Reserves increase by 3.8% to N$59.6 billion

Chamwe Kaira 

The Bank of Namibia’s international reserves increased by 3.8% to N$59.6 billion at the end of June. 

This rise was mainly driven by net inflows from commercial banks and customer foreign currency (CFC) placements. The reserves cover 3.9 months of imports, or 4.8 months excluding oil exploration and appraisal activities.

Namibia’s banking industry cash balances fell further in June. Commercial banks held N$6.1 billion in cash, down from N$8.5 billion in May, primarily due to corporate tax payments made at the end of the month.

Growth in broad money supply slowed in June. Annual growth in M2 decreased to 7.6%, down from 8.1% in May. 

This slowdown was driven by a drop in domestic claims, particularly net claims on the central government. However, annual growth in net foreign assets increased, offset by the reduced growth in domestic claims.

Private sector credit extension (PSCE) grew annually by 5.7% in June, reaching N$120.1 billion, the highest growth since March 2020. 

This growth reflected increased business demand for loans, especially in other loans and advances, overdrafts, and instalment sales and leasing.

Overdraft lending saw an annual growth of 17.4% in June, up from 6% in May. This increase came from higher uptake by corporates in the real estate sector for property acquisitions and in the manufacturing sector to support consumer demand. 
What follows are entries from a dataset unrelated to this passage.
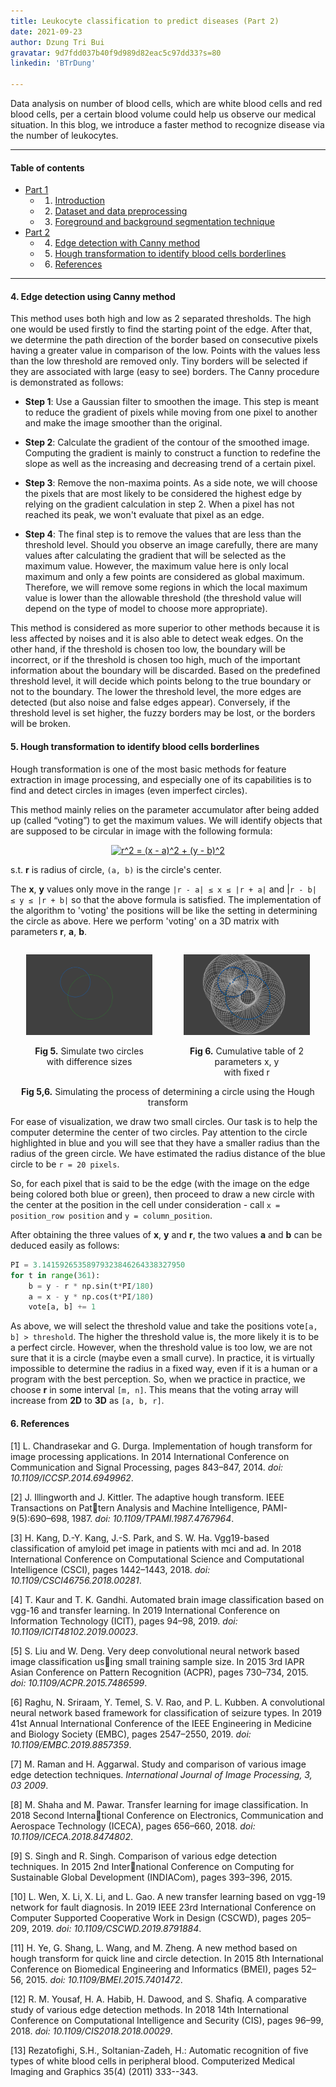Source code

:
 ```yaml
---
title: Leukocyte classification to predict diseases (Part 2)
date: 2021-09-23
author: Dzung Tri Bui 
gravatar: 9d7fdd037b40f9d989d82eac5c97dd33?s=80 
linkedin: 'BTrDung'

---
```

Data analysis on number of blood cells, which are white blood cells and red blood cells, per a certain blood volume could help us observe our medical situation. In this blog, we introduce a faster method to recognize disease via the number of leukocytes.

---
#### Table of contents
- [Part 1](https://ngctnnnn.github.io/posts/computer-vision-for-leukocyte-prediction.html)
    - 1. [Introduction](#1-introduction)
    - 2. [Dataset and data preprocessing](#2-dataset-and-data-preprocessing)
    - 3. [Foreground and background segmentation technique](#3-foreground-and-background-segmentation-technique)            
- [Part 2](https://ngctnnnn.github.io/posts/computer-vision-for-leukocyte-prediction-2.html)
    - 4. [Edge detection with Canny method](#4-edge-detection-with-Canny-method)
    - 5. [Hough transformation to identify blood cells borderlines](#5-hough)
    - 6. [References](#6-references)
---

#### 4. Edge detection using Canny method

This method uses both high and low as 2 separated thresholds. The high one would be used firstly to find the starting point of the edge. After that, we determine the path direction of the border based on consecutive pixels having a greater value in comparison of the low. Points with the values less than the low threshold are removed only. Tiny borders will be selected if they are associated with large (easy to see) borders. The Canny procedure is demonstrated as follows:

- **Step 1**: Use a Gaussian filter to smoothen the image. This step is meant to reduce the gradient of pixels while moving from one pixel to another and make the image smoother than the original.

- **Step 2**: Calculate the gradient of the contour of the smoothed image. Computing the gradient is mainly to construct a function to redefine the slope as well as the increasing and decreasing trend of a certain pixel.

- **Step 3**: Remove the non-maxima points. As a side note, we will choose the pixels that are most likely to be considered the highest edge by relying on the gradient calculation in step 2. When a pixel has not reached its peak, we won't evaluate that pixel as an edge.

- **Step 4**: The final step is to remove the values that are less than the threshold level. Should you observe an image carefully, there are many values after calculating the gradient that will be selected as the maximum value. However, the maximum value here is only local maximum and only a few points are considered as global maximum. Therefore, we will remove some regions in which the local maximum value is lower than the allowable threshold (the threshold value will depend on the type of model to choose more appropriate).

This method is considered as more superior to other methods because it is less affected by noises and it is also able to detect weak edges. On the other hand, if the threshold is chosen too low, the boundary will be incorrect, or if the threshold is chosen too high, much of the important information about the boundary will be discarded. Based on the predefined threshold level, it will decide which points belong to the true boundary or not to the boundary. The lower the threshold level, the more edges are detected (but also noise and false edges appear). Conversely, if the threshold level is set higher, the fuzzy borders may be lost, or the borders will be broken.

#### 5. Hough transformation to identify blood cells borderlines    

Hough transformation is one of the most basic methods for feature extraction in image processing, and especially one of its capabilities is to find and detect circles in images (even imperfect circles).

This method mainly relies on the parameter accumulator after being added up (called “voting”) to get the maximum values. We will identify objects that are supposed to be circular in image with the following formula:

<!-- TODO: INSERT formula -->
<p align="center">
<a href="https://www.codecogs.com/eqnedit.php?latex=\dpi{150}&space;r^2&space;=&space;(x&space;-&space;a)^2&space;&plus;&space;(y&space;-&space;b)^2" target="_blank"><img src="https://latex.codecogs.com/gif.latex?\dpi{150}&space;r^2&space;=&space;(x&space;-&space;a)^2&space;&plus;&space;(y&space;-&space;b)^2" title="r^2 = (x - a)^2 + (y - b)^2" /></a>
</p>

s.t. **r** is radius of circle, `(a, b)` is the circle's center.       

The **x**, **y** values only move in the range `|r - a| ≤ x ≤ |r + a|` and |`r - b| ≤ y ≤ |r + b|` so that the above formula is satisfied. The implementation of the algorithm to 'voting' the positions will be like the setting in determining the circle as above. Here we perform 'voting' on a 3D matrix with parameters **r**, **a**, **b**.

<div align='center' id='banner' style='display: flex; justify-content: space-between'>
  <div>
    <p align="center">
      <img width=80% src="/CircleHoughTransform1.png" alt="Simulate two circles with difference sizes">
      <div align ='center'>
        <figcaption>
        <b>Fig 5.</b>  
        Simulate two circles 
        </figcaption> 
        <figcaption>with difference sizes</figcaption>
      </div>
    </p>
  </div>
  <div>
    <p align="center">
      <img width=80% src="/CircleHoughTransform2.png" alt="Cumulative table of 2 parameters x, y with fixed r">
      <div align ='center'>
        <figcaption>
        <b>Fig 6.</b> Cumulative table of 2 parameters x, y
        </figcaption> 
        <figcaption> with fixed r</figcaption>
      </div>
    </p>
  </div>
</div>
<div align='center'>
<b>Fig 5,6.</b> Simulating the process of determining a circle using the Hough transform
</div>



For ease of visualization, we draw two small circles. Our task is to help the computer determine the center of two circles. Pay attention to the circle highlighted in blue and you will see that they have a smaller radius than the radius of the green circle. We have estimated the radius distance of the blue circle to be `r = 20 pixels`.     

So, for each pixel that is said to be the edge (with the image on the edge being colored both blue or green), then proceed to draw a new circle with the center at the position in the cell under consideration - call `x = position_row position` and `y = column_position`.    

After obtaining the three values of **x**, **y** and **r**, the two values **a** and **b** can be deduced easily as follows:

```python
PI = 3.14159265358979323846264338327950
for t in range(361): 
    b = y - r * np.sin(t*PI/180) 
    a = x - y * np.cos(t*PI/180) 
    vote[a, b] += 1 
```
As above, we will select the threshold value and take the positions vote`[a, b] > threshold`. The higher the threshold value is, the more likely it is to be a perfect circle. However, when the threshold value is too low, we are not sure that it is a circle (maybe even a small curve). In practice, it is virtually impossible to determine the radius in a fixed way, even if it is a human or a program with the best perception. So, when we practice in practice, we choose **r** in some interval `[m, n]`.
This means that the voting array will increase from **2D** to **3D** as `[a, b, r]`.

#### 6. References
[1] L. Chandrasekar and G. Durga. Implementation of hough transform for image processing applications. In 2014 International Conference on Communication and Signal Processing, pages 843–847, 2014. *doi: 10.1109/ICCSP.2014.6949962*.    

[2] J. Illingworth and J. Kittler. The adaptive hough transform. IEEE Transactions on Pattern Analysis and Machine Intelligence, PAMI-9(5):690–698, 1987. *doi: 10.1109/TPAMI.1987.4767964*.      

[3] H. Kang, D.-Y. Kang, J.-S. Park, and S. W. Ha. Vgg19-based classification of amyloid pet image in patients with mci and ad. In 2018 International Conference on Computational Science and Computational Intelligence (CSCI), pages 1442–1443, 2018. *doi: 10.1109/CSCI46756.2018.00281*.     

[4] T. Kaur and T. K. Gandhi. Automated brain image classification based on vgg-16 and transfer learning. In 2019 International Conference on Information Technology (ICIT), pages 94–98, 2019. *doi: 10.1109/ICIT48102.2019.00023*.    

[5] S. Liu and W. Deng. Very deep convolutional neural network based image classification using small training sample size. In 2015 3rd IAPR Asian Conference on Pattern Recognition (ACPR), pages 730–734, 2015. *doi: 10.1109/ACPR.2015.7486599*.      

[6] Raghu, N. Sriraam, Y. Temel, S. V. Rao, and P. L. Kubben. A convolutional neural network based framework for classification of seizure types. In 2019 41st Annual International Conference of the IEEE Engineering in Medicine and Biology Society (EMBC), pages 2547–2550, 2019. *doi: 10.1109/EMBC.2019.8857359*.      

[7] M. Raman and H. Aggarwal. Study and comparison of various image edge detection techniques. *International Journal of Image Processing, 3, 03 2009*.    

[8] M. Shaha and M. Pawar. Transfer learning for image classification. In 2018 Second International Conference on Electronics, Communication and Aerospace Technology (ICECA), pages 656–660, 2018. *doi: 10.1109/ICECA.2018.8474802*.      

[9] S. Singh and R. Singh. Comparison of various edge detection techniques. In 2015 2nd International Conference on Computing for Sustainable Global Development (INDIACom), pages 393–396, 2015.      

[10] L. Wen, X. Li, X. Li, and L. Gao. A new transfer learning based on vgg-19 network for fault diagnosis. In 2019 IEEE 23rd International Conference on Computer Supported Cooperative Work in Design (CSCWD), pages 205–209, 2019. *doi: 10.1109/CSCWD.2019.8791884*.     

[11] H. Ye, G. Shang, L. Wang, and M. Zheng. A new method based on hough transform for quick line and circle detection. In 2015 8th International Conference on Biomedical Engineering and Informatics (BMEI), pages 52–56, 2015. *doi: 10.1109/BMEI.2015.7401472*.         

[12] R. M. Yousaf, H. A. Habib, H. Dawood, and S. Shafiq. A comparative study of various edge detection methods. In 2018 14th International Conference on Computational Intelligence and Security (CIS), pages 96–99, 2018. *doi: 10.1109/CIS2018.2018.00029*.      

[13] Rezatofighi, S.H., Soltanian-Zadeh, H.: Automatic recognition of  five types of white blood cells in peripheral blood. Computerized Medical Imaging and Graphics 35(4) (2011) 333--343.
Instalment sale and leasing credit also grew, rising to 17.4% in June from 13.8% in May. Both businesses and households contributed to this growth, which was reflected in the higher number of vehicles sold during June.

Mortgage credit remained negative for the third consecutive month, with an annual decline of -0.3% in June, compared to -0.2% in May. 

The contraction was due to higher repayments by corporates, write-offs, and weak demand for mortgages from households.